CFM touted in USA Today
Recently, Cloud & Fire Ministries received a wonderful mention in USA Today:
Thanks to the givers among us
By Alcestis "Cooky" Oberg
When Warren Buffett and Bill Gates urged their fellow billionaires to pledge half their wealth to charity, I smiled. I know someone who did better than that.
It was an old woman just ahead of me in the supermarket checkout line last year. After buying her meager groceries, I could see her wallet held only $20. As she walked out, she put the whole $20 into the red Salvation Army bucket and was thanked effusively by the bell-ringer.
She did better than the billionaires' 50%: She gave all she had that day.
This Thanksgiving, I'm giving thanks for all philanthropists, great and small. But I'm especially grateful for the "little people" like that old lady — those who have so little but give so much, even during our harsh recession. They are like a great evergreen tree planted in the heart of the nation, sustaining their neighbors and friends with their generosity.

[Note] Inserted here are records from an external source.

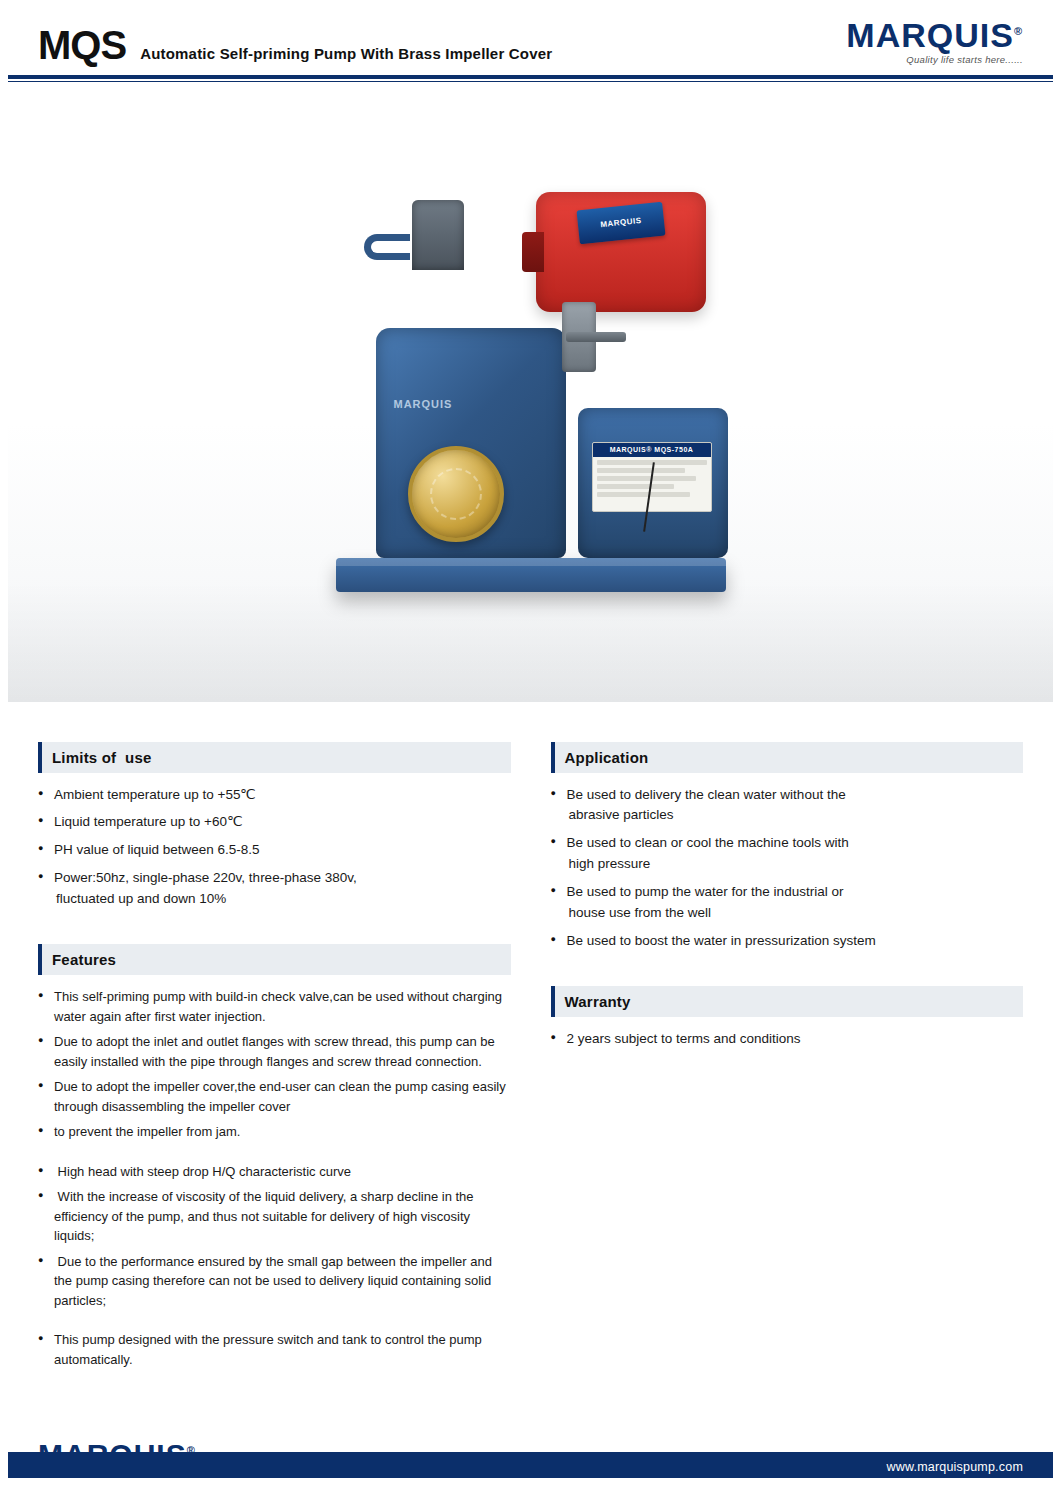MQS
Automatic Self-priming Pump With Brass Impeller Cover
MARQUIS®
Quality life starts here......
MARQUIS
MARQUIS
MARQUIS® MQS-750A
Limits of use
Ambient temperature up to +55℃
Liquid temperature up to +60℃
PH value of liquid between 6.5-8.5
Power:50hz, single-phase 220v, three-phase 380v, fluctuated up and down 10%
Features
This self-priming pump with build-in check valve,can be used without charging water again after first water injection.
Due to adopt the inlet and outlet flanges with screw thread, this pump can be easily installed with the pipe through flanges and screw thread connection.
Due to adopt the impeller cover,the end-user can clean the pump casing easily through disassembling the impeller cover
to prevent the impeller from jam.
High head with steep drop H/Q characteristic curve
With the increase of viscosity of the liquid delivery, a sharp decline in the efficiency of the pump, and thus not suitable for delivery of high viscosity liquids;
Due to the performance ensured by the small gap between the impeller and the pump casing therefore can not be used to delivery liquid containing solid particles;
This pump designed with the pressure switch and tank to control the pump automatically.
Application
Be used to delivery the clean water without the abrasive particles
Be used to clean or cool the machine tools with high pressure
Be used to pump the water for the industrial or house use from the well
Be used to boost the water in pressurization system
Warranty
2 years subject to terms and conditions
MARQUIS®
www.marquispump.com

Though we don't often see this philanthropy flowing through our nation in the news media, 89% of U.S. households donate. America is the most generous nation on the planet, making up nearly half of the world's total giving. The average American is 14 times more generous than the average European, because Americans see philanthropy as their individual responsibility, not as a governmental activity, as most Europeans do. The middle class and working poor give proportionally more of their income than the rich (4.2% vs. 2.7%), I suspect because they're closer to the struggles of their neighbors. Religious people tend to give more readily than secularists (91% vs. 66%), because their churches, temples and mosques are more in touch with local community needs — and because the great lesson of all religions is philanthropy, the moral obligation to look after one's fellow human beings.
Giving where we can
In my own little country church, First United Methodist of Brazoria, Texas, there are no rich people. However this summer, their humble donations and volunteer time — together with those of three other small churches — fed more than 6,000 lunches to the town's poor children when no school lunch programs were available. My church's youth volunteered part of their July to fix the dilapidated houses of the old and impoverished. And when the first day of school approached, our members got together a truckload of school supplies and gave them to the strapped local schools.

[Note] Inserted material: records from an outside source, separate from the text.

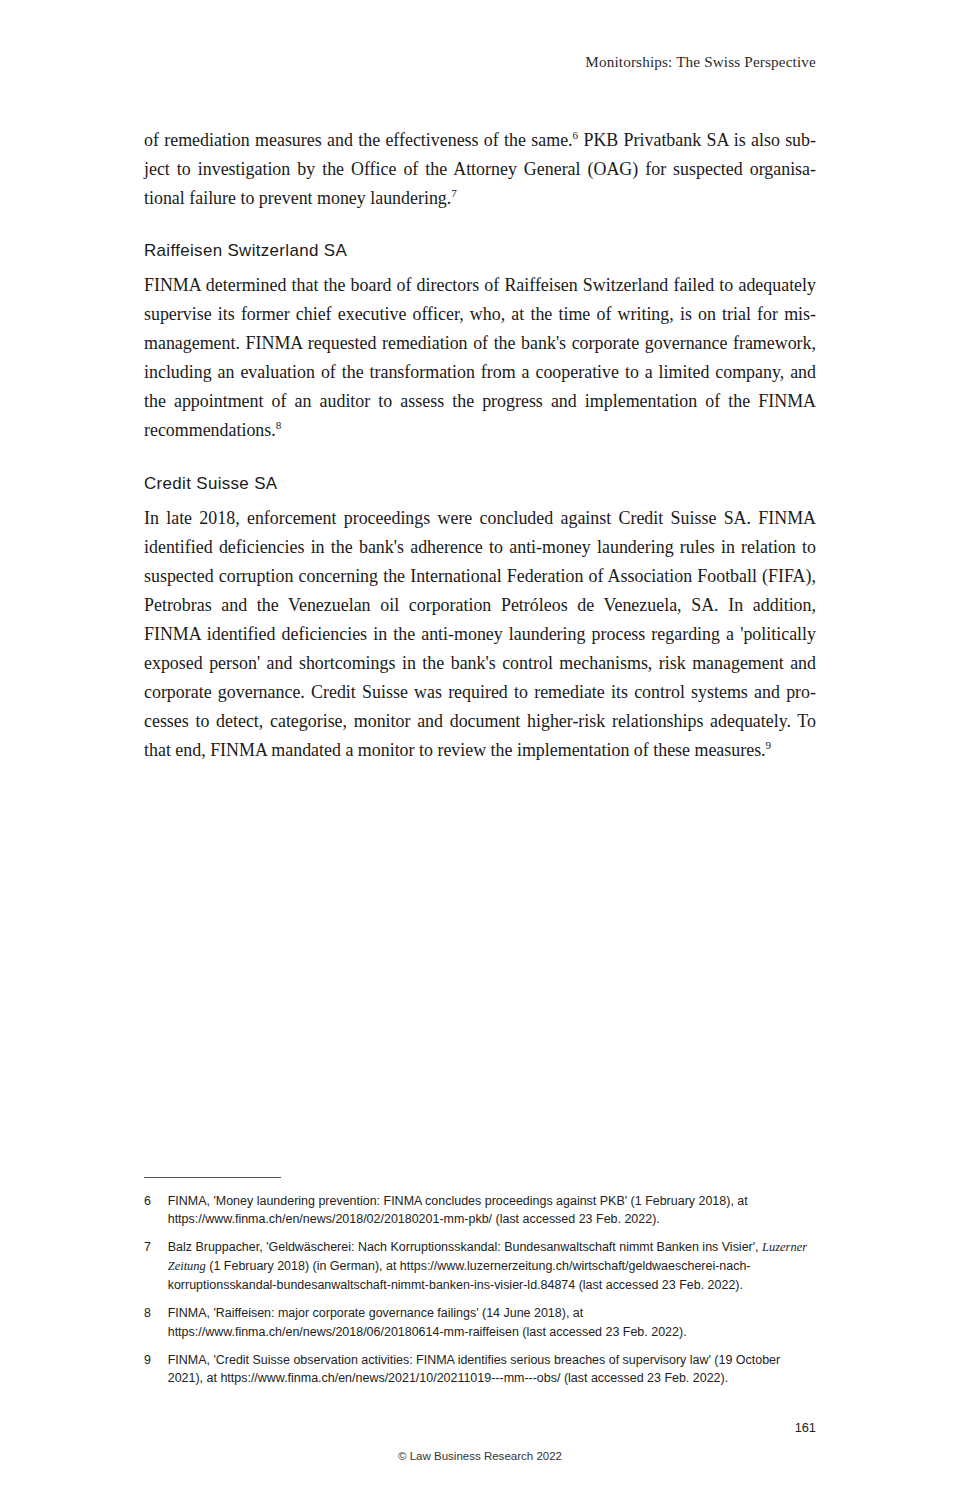Monitorships: The Swiss Perspective
of remediation measures and the effectiveness of the same.6 PKB Privatbank SA is also subject to investigation by the Office of the Attorney General (OAG) for suspected organisational failure to prevent money laundering.7
Raiffeisen Switzerland SA
FINMA determined that the board of directors of Raiffeisen Switzerland failed to adequately supervise its former chief executive officer, who, at the time of writing, is on trial for mismanagement. FINMA requested remediation of the bank's corporate governance framework, including an evaluation of the transformation from a cooperative to a limited company, and the appointment of an auditor to assess the progress and implementation of the FINMA recommendations.8
Credit Suisse SA
In late 2018, enforcement proceedings were concluded against Credit Suisse SA. FINMA identified deficiencies in the bank's adherence to anti-money laundering rules in relation to suspected corruption concerning the International Federation of Association Football (FIFA), Petrobras and the Venezuelan oil corporation Petróleos de Venezuela, SA. In addition, FINMA identified deficiencies in the anti-money laundering process regarding a 'politically exposed person' and shortcomings in the bank's control mechanisms, risk management and corporate governance. Credit Suisse was required to remediate its control systems and processes to detect, categorise, monitor and document higher-risk relationships adequately. To that end, FINMA mandated a monitor to review the implementation of these measures.9
6
FINMA, 'Money laundering prevention: FINMA concludes proceedings against PKB' (1 February 2018), at https://www.finma.ch/en/news/2018/02/20180201-mm-pkb/ (last accessed 23 Feb. 2022).
7
Balz Bruppacher, 'Geldwäscherei: Nach Korruptionsskandal: Bundesanwaltschaft nimmt Banken ins Visier', Luzerner Zeitung (1 February 2018) (in German), at https://www.luzernerzeitung.ch/wirtschaft/geldwaescherei-nach-korruptionsskandal-bundesanwaltschaft-nimmt-banken-ins-visier-ld.84874 (last accessed 23 Feb. 2022).
8
FINMA, 'Raiffeisen: major corporate governance failings' (14 June 2018), at https://www.finma.ch/en/news/2018/06/20180614-mm-raiffeisen (last accessed 23 Feb. 2022).
9
FINMA, 'Credit Suisse observation activities: FINMA identifies serious breaches of supervisory law' (19 October 2021), at https://www.finma.ch/en/news/2021/10/20211019---mm---obs/ (last accessed 23 Feb. 2022).
161
© Law Business Research 2022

In towns and cities across America, thousands of churches, food pantries and charity centers reached out with help, food, time and money to meet the needs of their neighbors and friends. Because donations fell 3.6% in 2009, in the midst of the nation's second-worst economic downturn, more resources have been directed toward "vital needs," just as in the Great Depression.
"We're all born with a purpose," says Michael Guillen, president of the non-profit Philanthropy Project. "And life is about finding it — not by indulging ourselves — but by losing ourselves in service to a great cause." He observes that even when they are down-and-out, philanthropic people turn outward and help those worse off than themselves. "It's the give-and-glow effect," Guillen says, "whereby in doing good, you end up receiving so much more than you give."
Guillen points to the case of Zach Bonner. When Zach was 6 years old, he used his little red wagon to collect water and provisions for victims of Hurricane Charley, the vicious storm that hit the Gulf Coast in 2004. He formed the Little Red Wagon Foundation and now raises donations for homeless kids with dramatic walks across the nation. He hands out "Zachpacks" filled with donated essentials, snacks and toys to kids who have nothing.
Finding a 'purpose'
If he had great wealth, Guillen would support small, successful efforts such as the Cloud and Fire Ministries, whose founder is Melody Rossi, a former opera star who became an inner-city teacher. "There, she found her purpose, which was to rescue Hispanic boys in danger of getting involved with gangs," Guillen says. Through a combination of mentoring and education, along with religious and moral guidance, Rossi helped transform these would-be gangsters into productive citizens. Another favorite of Guillen: D.C. Central Kitchen, started by a nightclub owner and impresario. It uses leftover restaurant food not only to feed homeless and jobless people, but also to train them for jobs in the food industry.
"Philanthropists don't just write checks; they get really involved in solving pressing human needs," says Guillen.
These people aren't saints, just ordinary people who create something small and special that steadily builds into something mighty and important.
I am still warmed by the goodness and philanthropy of that old woman who gave away everything she had that cold blustery day. Was she a Hurricane Katrina survivor who had been rescued by the Salvation Army and had settled in our town? Or was she a person who had followed the Golden Rule her whole life, and this was just one day in that blessed life? I will never know. But I do know her $20 donation meant so much to someone else — perhaps another storm victim or a needy family grateful for some holiday dinner, clothing, toys and hope.
As Mother Teresa observed, "We ourselves feel that what we are doing is just a drop in the ocean. But the ocean would be less because of that missing drop."
Alcestis "Cooky" Oberg is a member of USA TODAY's Board of Contributors.